▶ _抜粋文_
──────────────────────────────
レアル・ソシエダからMikel Merinoの加入や、ヘイルエンド卒業生のイーサン・ワニエリの台頭もあり、今後もヴィエラの機会は限定されることが予想されていたが、彼はこの一時的移籍で安定したプレイ時間が得られることになる。
彼は、ポルトとの契約を詰めるため、土曜のアストン・ヴィラとのスクワッドには含まれない。
オーンステインのリポートでは触れられていないが、ロマーノによると買い取りオプションなどは含まれないストレイトローンということ。したがって、来年の夏はチームに戻ることになり、今回のローン移籍=アーセナルライフ終了というわけではない。
ただ、アーセナルで彼の明るい未来が待っているとは、現時点では考えづらい。
ヴィエラは、AFCに加入した2022年時点でも、同じ攻撃的MFのポジションにはオーデガードやジャカらのレギュラーもいたため、スクワッドデプスのための補強だっただろう。そして、そこから22才の彼がPLに適応して、徐々にステップアップしてくることが期待されたはず。それが結局、ならなかったということ。
彼がアーセナルに来ると噂されて、CLのリヴァプール戦のような彼のハイライト動画を観たときには、アーセナルでの活躍をたいそう期待したものだった。ボールを持てばとてもスキルフルで、アーセナルらしいMFの補強と思ったりもした。
彼がいまのアルテタのチームに定着できなかった理由のひとつは、やはりフィジカリティ不足にあると思える。
──────────────────────────────
▶ _提示記録_

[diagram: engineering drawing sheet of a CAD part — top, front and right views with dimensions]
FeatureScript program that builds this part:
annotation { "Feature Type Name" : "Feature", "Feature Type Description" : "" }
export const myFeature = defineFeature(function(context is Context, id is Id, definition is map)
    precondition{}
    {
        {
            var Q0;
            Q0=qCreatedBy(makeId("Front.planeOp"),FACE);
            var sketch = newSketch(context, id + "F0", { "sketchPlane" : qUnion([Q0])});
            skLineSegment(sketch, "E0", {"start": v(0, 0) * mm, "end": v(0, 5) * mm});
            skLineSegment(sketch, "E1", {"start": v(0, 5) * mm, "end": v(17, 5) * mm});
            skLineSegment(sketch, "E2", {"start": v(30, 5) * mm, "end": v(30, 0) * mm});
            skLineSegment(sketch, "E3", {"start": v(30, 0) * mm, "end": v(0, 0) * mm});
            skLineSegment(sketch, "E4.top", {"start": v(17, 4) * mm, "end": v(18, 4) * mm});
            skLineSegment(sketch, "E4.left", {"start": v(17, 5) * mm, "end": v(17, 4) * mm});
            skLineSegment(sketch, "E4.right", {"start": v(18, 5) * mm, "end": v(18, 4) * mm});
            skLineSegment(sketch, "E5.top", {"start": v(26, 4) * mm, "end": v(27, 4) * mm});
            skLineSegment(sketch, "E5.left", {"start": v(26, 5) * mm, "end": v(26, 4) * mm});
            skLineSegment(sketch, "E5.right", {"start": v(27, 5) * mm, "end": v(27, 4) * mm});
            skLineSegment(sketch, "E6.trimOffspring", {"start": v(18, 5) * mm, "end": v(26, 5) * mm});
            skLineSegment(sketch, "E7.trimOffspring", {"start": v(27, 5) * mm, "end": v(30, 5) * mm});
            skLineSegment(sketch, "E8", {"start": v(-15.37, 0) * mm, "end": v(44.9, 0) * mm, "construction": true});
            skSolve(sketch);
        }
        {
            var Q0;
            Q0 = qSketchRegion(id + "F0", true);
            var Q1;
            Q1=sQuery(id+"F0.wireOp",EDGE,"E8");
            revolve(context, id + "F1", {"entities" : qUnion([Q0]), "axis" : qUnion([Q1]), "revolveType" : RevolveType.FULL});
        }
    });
──────────────────────────────
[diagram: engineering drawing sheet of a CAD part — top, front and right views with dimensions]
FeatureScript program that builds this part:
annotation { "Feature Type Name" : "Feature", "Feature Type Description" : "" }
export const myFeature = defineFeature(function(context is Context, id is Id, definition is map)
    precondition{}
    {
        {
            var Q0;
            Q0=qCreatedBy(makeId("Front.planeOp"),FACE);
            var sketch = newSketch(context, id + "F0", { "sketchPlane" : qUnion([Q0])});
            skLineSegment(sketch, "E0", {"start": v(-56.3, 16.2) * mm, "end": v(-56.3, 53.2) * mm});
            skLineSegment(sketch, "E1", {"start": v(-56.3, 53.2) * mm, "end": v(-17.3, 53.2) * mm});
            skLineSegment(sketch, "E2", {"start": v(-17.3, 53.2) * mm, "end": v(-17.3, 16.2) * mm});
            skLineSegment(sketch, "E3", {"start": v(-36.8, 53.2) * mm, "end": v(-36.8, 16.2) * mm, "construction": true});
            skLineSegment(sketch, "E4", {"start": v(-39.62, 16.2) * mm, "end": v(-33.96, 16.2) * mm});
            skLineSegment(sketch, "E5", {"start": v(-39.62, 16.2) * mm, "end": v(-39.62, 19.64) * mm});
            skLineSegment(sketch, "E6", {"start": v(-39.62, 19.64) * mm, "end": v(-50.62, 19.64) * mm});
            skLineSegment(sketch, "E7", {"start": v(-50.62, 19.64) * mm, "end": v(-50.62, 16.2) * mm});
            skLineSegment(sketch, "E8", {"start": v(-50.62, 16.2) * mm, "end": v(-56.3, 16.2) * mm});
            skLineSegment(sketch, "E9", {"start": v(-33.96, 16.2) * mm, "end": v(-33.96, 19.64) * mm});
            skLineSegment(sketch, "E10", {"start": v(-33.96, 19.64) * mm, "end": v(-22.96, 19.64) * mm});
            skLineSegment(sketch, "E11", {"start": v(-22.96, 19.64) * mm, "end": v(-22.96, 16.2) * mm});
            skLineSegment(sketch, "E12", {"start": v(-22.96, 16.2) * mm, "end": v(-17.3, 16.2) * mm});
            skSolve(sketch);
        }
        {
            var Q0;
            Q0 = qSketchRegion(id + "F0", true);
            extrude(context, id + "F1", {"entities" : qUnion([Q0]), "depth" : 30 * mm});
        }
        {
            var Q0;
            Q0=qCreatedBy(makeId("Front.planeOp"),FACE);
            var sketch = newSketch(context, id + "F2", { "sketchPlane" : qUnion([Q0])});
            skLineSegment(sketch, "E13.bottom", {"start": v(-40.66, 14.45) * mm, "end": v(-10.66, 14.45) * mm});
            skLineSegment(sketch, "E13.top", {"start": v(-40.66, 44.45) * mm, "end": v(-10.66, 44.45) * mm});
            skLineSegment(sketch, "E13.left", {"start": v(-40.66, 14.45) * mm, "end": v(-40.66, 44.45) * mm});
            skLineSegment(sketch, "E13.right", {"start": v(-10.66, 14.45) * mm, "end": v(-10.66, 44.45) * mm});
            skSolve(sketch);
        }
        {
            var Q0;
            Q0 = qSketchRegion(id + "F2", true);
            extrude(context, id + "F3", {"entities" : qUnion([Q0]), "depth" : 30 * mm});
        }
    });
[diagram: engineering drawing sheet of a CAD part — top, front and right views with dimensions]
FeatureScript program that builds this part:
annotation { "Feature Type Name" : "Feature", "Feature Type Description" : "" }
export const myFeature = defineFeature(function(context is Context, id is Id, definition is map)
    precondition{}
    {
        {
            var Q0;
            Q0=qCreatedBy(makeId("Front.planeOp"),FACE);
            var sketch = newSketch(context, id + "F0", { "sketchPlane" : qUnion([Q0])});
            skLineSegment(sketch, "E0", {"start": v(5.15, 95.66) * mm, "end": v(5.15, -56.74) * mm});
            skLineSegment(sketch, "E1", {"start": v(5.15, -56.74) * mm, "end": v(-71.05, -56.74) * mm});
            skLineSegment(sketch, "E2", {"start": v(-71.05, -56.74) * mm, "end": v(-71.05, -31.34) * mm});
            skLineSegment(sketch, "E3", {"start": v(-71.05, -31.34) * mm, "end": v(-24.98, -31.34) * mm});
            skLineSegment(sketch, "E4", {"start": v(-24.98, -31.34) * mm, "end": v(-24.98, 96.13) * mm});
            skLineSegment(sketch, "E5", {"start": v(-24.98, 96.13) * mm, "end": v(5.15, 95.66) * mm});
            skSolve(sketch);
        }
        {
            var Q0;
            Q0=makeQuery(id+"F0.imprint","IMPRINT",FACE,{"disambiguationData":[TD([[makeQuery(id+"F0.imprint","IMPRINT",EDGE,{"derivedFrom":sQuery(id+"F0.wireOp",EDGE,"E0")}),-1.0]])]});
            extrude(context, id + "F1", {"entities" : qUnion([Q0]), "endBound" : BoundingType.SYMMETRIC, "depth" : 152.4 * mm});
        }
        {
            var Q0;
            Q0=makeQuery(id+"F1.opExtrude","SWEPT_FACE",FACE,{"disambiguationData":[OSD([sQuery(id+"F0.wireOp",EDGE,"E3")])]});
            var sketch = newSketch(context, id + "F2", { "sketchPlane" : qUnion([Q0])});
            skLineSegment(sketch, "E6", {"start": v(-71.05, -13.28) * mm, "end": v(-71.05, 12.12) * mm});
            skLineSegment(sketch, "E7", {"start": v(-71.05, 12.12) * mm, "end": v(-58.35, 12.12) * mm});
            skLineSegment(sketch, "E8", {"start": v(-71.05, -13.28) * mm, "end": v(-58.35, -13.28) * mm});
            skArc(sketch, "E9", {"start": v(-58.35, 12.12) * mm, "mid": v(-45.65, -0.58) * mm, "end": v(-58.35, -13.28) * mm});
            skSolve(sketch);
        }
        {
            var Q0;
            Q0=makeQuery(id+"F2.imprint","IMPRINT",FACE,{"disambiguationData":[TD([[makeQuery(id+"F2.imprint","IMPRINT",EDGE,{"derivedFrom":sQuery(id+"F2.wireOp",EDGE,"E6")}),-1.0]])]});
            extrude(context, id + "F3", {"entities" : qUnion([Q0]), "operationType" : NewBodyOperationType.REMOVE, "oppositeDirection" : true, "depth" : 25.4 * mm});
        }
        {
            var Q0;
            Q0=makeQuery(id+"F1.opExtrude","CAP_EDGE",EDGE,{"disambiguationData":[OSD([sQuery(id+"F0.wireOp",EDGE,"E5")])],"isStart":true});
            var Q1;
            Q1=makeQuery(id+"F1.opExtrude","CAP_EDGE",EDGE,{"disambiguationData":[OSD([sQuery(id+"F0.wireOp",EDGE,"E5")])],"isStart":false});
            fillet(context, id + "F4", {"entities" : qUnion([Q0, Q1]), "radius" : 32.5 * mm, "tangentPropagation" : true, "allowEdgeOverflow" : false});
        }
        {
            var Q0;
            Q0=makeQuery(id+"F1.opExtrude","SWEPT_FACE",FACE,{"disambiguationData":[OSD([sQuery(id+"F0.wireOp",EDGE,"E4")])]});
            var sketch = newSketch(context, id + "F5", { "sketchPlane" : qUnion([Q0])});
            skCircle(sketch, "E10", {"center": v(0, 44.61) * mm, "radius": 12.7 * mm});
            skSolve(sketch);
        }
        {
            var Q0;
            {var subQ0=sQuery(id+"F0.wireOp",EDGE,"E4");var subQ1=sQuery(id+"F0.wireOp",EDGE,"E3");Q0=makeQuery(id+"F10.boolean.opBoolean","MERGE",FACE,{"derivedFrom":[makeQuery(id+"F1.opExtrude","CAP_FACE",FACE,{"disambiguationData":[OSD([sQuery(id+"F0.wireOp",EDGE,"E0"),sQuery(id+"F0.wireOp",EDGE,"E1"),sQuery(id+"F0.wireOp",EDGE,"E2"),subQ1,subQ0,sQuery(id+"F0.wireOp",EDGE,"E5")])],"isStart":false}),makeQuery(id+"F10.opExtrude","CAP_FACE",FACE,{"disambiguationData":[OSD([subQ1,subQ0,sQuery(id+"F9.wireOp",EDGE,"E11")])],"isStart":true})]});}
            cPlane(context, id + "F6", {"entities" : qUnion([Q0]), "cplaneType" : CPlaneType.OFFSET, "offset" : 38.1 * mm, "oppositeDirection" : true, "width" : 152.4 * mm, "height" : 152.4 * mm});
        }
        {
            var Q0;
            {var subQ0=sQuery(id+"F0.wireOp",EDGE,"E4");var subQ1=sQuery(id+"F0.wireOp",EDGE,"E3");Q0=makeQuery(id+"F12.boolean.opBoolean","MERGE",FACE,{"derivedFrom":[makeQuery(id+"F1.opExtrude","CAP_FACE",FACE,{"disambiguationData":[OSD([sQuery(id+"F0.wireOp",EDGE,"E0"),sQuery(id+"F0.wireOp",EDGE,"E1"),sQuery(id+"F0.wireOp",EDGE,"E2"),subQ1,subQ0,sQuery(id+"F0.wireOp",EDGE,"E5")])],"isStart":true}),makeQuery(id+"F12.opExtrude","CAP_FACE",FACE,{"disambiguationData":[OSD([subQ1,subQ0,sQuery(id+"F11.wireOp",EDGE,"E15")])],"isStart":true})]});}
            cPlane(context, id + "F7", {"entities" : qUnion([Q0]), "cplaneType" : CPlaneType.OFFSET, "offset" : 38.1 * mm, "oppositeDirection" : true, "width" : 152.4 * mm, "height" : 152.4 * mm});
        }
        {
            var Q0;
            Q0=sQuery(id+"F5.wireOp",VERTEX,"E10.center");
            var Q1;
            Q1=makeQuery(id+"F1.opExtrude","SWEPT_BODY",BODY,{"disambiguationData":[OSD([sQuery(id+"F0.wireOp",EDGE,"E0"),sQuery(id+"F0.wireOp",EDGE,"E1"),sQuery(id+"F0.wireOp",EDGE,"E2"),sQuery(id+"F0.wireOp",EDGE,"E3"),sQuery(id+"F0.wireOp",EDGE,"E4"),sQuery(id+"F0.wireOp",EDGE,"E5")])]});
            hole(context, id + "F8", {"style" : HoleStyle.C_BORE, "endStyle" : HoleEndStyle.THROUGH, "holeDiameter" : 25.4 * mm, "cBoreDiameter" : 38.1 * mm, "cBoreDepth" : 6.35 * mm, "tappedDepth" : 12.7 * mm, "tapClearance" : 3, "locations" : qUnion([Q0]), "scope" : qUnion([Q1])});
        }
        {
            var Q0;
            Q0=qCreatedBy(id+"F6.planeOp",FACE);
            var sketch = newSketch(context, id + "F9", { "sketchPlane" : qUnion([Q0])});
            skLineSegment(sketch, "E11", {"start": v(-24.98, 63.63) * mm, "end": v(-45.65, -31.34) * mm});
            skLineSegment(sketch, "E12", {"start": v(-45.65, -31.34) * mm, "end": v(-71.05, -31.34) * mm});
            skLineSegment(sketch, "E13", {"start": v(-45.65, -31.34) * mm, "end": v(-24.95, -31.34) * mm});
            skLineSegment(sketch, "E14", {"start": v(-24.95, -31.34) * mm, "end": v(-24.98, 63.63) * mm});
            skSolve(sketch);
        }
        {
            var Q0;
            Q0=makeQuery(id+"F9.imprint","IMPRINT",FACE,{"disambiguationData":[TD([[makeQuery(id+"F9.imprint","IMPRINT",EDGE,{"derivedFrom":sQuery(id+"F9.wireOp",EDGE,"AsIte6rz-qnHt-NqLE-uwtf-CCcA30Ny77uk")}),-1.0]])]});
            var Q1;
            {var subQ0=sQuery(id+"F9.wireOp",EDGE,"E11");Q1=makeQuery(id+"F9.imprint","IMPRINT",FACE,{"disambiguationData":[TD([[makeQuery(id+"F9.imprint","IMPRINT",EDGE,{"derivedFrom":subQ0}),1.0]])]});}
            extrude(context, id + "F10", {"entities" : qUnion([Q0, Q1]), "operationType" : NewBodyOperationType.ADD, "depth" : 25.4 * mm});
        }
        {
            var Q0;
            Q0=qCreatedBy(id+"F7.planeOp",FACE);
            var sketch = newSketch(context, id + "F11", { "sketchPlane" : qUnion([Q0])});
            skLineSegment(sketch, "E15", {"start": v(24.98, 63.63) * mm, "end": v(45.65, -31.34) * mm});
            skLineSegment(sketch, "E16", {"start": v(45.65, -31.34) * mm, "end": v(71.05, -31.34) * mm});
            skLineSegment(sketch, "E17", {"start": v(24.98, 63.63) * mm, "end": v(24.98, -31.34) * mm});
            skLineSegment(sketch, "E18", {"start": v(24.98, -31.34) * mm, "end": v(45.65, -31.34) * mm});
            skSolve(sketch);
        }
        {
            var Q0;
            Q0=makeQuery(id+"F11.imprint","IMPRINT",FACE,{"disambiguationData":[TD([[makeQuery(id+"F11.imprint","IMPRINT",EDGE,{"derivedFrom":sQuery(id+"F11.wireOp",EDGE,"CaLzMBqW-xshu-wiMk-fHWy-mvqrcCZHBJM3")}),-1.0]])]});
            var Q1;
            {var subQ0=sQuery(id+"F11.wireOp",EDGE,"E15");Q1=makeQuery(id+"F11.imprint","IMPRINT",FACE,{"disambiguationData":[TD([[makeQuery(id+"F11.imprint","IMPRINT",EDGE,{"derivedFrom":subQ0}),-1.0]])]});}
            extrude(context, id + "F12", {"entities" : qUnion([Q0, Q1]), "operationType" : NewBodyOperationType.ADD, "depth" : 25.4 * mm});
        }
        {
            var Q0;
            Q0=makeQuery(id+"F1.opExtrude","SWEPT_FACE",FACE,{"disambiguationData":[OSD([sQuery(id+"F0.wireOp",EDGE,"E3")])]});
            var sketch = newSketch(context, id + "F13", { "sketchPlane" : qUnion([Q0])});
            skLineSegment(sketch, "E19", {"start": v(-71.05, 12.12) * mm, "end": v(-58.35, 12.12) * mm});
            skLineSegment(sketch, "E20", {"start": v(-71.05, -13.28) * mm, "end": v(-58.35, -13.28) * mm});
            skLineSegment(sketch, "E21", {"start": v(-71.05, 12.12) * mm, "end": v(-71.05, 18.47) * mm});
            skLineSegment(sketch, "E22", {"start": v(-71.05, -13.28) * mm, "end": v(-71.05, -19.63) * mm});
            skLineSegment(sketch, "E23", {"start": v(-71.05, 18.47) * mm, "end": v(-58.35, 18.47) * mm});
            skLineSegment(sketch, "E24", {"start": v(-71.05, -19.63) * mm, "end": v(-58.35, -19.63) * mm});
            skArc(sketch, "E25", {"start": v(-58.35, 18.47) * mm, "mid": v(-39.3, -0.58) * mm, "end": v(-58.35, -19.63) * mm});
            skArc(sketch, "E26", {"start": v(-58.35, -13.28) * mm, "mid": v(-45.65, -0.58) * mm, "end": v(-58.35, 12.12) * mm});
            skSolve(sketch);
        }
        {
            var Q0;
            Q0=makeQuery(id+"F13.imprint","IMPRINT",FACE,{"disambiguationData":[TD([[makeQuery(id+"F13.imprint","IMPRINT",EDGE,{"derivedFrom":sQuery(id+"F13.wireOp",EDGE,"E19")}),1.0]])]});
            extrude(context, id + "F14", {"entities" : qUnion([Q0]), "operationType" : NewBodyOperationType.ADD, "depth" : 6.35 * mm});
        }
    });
──────────────────────────────
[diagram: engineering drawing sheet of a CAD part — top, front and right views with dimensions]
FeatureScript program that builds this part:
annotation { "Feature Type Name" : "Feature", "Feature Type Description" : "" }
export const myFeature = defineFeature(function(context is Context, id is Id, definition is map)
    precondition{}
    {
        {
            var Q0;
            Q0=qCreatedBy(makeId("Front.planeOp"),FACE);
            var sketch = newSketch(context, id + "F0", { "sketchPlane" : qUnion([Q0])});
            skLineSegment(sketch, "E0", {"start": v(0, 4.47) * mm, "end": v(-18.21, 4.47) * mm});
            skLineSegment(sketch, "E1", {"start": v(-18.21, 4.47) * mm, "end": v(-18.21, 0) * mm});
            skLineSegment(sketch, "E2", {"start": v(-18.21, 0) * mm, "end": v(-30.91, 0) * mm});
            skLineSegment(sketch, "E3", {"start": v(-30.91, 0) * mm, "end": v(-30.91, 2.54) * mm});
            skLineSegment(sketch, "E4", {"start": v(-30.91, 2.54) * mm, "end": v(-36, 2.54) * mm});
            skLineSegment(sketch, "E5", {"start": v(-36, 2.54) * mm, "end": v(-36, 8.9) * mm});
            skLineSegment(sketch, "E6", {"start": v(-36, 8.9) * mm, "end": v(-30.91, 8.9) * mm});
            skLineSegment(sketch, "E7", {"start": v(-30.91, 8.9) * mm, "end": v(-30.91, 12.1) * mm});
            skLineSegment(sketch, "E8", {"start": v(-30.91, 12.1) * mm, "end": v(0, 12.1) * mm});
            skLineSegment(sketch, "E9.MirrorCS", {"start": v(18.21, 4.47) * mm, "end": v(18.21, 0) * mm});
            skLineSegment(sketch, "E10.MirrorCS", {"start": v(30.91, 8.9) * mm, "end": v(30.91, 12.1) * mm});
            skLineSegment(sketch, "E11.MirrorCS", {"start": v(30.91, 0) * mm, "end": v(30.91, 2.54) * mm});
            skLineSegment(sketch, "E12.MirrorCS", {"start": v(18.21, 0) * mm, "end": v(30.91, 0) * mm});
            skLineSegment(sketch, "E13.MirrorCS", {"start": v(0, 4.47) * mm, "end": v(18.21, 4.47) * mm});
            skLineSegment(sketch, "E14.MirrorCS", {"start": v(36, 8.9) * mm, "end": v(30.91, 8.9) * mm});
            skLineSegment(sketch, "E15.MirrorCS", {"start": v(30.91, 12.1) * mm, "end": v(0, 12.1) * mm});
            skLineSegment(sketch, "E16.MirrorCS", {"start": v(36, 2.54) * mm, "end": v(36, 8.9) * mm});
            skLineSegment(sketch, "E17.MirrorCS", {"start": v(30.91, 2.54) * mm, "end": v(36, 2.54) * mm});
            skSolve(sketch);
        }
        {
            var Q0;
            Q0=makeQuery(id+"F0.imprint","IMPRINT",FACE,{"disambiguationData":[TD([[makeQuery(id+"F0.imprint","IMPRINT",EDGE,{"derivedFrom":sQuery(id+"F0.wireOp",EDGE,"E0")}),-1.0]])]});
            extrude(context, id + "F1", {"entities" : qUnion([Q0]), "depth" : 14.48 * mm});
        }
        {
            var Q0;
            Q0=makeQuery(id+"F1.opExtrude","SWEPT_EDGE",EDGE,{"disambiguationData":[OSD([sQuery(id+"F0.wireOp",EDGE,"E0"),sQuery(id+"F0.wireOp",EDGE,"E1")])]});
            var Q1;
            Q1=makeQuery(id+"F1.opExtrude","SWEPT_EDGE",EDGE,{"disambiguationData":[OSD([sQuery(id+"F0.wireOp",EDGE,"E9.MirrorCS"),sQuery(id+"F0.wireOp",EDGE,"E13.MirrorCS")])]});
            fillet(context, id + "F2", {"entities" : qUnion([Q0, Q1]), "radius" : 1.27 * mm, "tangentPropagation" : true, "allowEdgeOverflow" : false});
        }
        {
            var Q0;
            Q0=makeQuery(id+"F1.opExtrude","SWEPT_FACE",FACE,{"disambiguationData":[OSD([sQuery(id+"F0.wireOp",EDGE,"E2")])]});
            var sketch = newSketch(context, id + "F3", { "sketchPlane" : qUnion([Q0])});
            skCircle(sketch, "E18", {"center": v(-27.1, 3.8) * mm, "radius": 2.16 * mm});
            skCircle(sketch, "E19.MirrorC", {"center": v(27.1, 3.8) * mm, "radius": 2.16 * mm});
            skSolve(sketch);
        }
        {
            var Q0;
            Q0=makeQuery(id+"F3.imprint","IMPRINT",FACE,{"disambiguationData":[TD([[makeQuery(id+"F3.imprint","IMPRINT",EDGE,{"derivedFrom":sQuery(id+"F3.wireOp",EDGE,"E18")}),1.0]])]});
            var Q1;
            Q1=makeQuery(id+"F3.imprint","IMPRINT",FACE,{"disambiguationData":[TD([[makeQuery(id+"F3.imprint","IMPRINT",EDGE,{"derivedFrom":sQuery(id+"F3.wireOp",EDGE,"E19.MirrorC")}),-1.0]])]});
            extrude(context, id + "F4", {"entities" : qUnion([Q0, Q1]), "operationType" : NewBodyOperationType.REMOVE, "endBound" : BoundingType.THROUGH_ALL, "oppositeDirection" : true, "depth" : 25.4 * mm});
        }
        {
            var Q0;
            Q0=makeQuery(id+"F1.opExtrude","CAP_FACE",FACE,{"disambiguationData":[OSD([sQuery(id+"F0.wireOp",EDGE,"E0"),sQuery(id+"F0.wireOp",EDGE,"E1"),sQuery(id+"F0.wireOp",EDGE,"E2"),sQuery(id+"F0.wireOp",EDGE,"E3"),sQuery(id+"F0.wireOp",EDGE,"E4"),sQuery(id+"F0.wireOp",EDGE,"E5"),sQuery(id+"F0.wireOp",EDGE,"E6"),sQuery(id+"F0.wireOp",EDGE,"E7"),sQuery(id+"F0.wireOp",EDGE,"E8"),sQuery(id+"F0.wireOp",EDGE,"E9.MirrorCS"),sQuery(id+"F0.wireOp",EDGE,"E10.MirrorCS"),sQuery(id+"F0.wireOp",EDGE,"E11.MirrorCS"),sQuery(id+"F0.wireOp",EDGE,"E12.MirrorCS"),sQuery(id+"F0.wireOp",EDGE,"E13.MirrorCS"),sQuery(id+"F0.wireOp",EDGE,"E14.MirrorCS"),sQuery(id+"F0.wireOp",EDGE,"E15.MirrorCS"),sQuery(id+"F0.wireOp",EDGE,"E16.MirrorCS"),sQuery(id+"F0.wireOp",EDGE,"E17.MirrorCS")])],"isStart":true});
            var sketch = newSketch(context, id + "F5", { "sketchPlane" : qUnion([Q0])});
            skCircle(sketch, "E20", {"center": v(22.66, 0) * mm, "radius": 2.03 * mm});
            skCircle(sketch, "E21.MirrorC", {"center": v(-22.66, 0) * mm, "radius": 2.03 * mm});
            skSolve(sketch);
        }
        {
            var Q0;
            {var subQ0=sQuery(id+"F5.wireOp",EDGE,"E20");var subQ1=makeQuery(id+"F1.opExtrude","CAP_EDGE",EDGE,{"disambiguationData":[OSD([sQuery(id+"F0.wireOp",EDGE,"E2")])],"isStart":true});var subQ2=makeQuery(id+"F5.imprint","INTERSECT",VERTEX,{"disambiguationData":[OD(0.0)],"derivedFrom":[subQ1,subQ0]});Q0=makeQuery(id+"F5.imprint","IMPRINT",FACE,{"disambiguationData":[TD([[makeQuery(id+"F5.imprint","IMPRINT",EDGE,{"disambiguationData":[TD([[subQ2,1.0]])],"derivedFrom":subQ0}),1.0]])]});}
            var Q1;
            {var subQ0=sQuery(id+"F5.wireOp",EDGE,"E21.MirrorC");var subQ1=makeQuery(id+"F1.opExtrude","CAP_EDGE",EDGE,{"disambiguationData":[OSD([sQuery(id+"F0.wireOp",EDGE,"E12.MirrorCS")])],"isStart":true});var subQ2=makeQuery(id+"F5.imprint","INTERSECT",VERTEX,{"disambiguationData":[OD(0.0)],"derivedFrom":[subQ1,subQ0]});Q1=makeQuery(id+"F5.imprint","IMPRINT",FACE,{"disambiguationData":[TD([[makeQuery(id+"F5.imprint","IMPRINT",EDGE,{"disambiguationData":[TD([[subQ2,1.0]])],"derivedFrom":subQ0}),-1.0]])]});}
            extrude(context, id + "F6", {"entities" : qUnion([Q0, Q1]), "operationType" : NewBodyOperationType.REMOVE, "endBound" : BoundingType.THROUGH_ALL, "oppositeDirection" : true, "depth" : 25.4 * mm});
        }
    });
──────────────────────────────
▶ _課題一覧_
1. ヴィエラの移籍に関する文章から、「オーンステインのリポートでは」という語句を含む箇所で始まり「局、ならなかったということ。」で終わる部分を、一字一句違えずに書き出してください。
2. ヴィエラの移籍に関する文章に基づき、次の問いに答えてください。
(a) Mikel Merinoはどのクラブから加入しましたか。
(b) ヴィエラはどの試合のスクワッドに含まれないとされていますか。
(c) ヴィエラがAFCに加入したのは何年ですか。
3. ヴィエラの移籍に関する文章を、最後の文の後から書き継いでください。

▶ _解答_
1.
オーンステインのリポートでは触れられていないが、ロマーノによると買い取りオプションなどは含まれないストレイトローンということ。したがって、来年の夏はチームに戻ることになり、今回のローン移籍=アーセナルライフ終了というわけではない。
ただ、アーセナルで彼の明るい未来が待っているとは、現時点では考えづらい。
ヴィエラは、AFCに加入した2022年時点でも、同じ攻撃的MFのポジションにはオーデガードやジャカらのレギュラーもいたため、スクワッドデプスのための補強だっただろう。そして、そこから22才の彼がPLに適応して、徐々にステップアップしてくることが期待されたはず。それが結局、ならなかったということ。

2.
(a) レアル・ソシエダ
(b) 土曜のアストン・ヴィラ戦
(c) 2022年

3.
今週は、あれだけ将来を期待されたチャーリー・パティーノもスペインのデポルティーボに売却されてしまったことも象徴的に思えるが、フィジカリティにおいては、まずPLには英国基準の高いスタンダードがあり、さらにアルテタはその上を目指したチームをつくろうとしている。長身でアグレッシヴなプレイができる、リーグベストのフィジカルなチーム。近年のわれらの補強戦略を見れば明らかだろう。取る選手、取る選手、でかくて強そうなのばっかりである。
いっぽうのヴィエラは、今年もプリシーズンで観たかぎりでは、これまでとあまり代わり映えしているようには観えなかった(誰だよ休暇明けはエジルみたいになってるはずなんて云ってたのは)。
それと、以前このブログでもすこしだけ触れたように、彼の消極的メンタリティも、アルテタが彼を手放すことを決断した理由だったかもしれない。アルテタは、トレイニングでも試合でも、とにかくがむしゃらじゃない選手は好きじゃないから。彼は一時、あまりトレイニングでの姿勢がよろしくないみたいなリポートがあったのだった。
彼がこの2年間、PLで残した記録はG2 A4。プレイ時間(※計793分=約9試合弱)を考慮すれば、非常に悪い数字ではないものの、やはり物足りなかった。少なくとも€40mの価値には見合わない。
ぜひポルトで本来の彼のよさを取り戻してもらい、来年アルテタが彼をどうしようか悩むくらいになってほしいものだ。
まだ24才。がんばれファビオ。
ヴィエラが驚きのローン移籍。アルテタの意図は? ワニエリ??
もちろん、このローン移籍の決断は、ヴィエラを今年もベンチに置きつづけて彼の価値をこれ以上損なうわけにはいかないという、クラブの意向はあるだろう。ポルトで活躍すれば、価値はキープできるし、年齢的にも彼はいまレギュラーのプレイ時間が必要だ。いまのアーセナルではそれは無理だった。
しかし今回のヴィエラの移籍にかなり驚いたのは、この夏はESRがすでに移籍していたから。ふたりともチームのレギュラーではなかったし、Merinoの加入もあるとはいえ、ここで攻撃的MFを同時にふたりも放出するとは思わなかった。ただでさえ、アルテタはいつも人数が少ないと嘆いている。
だから、アルテタが彼の移籍を許した理由は興味深い。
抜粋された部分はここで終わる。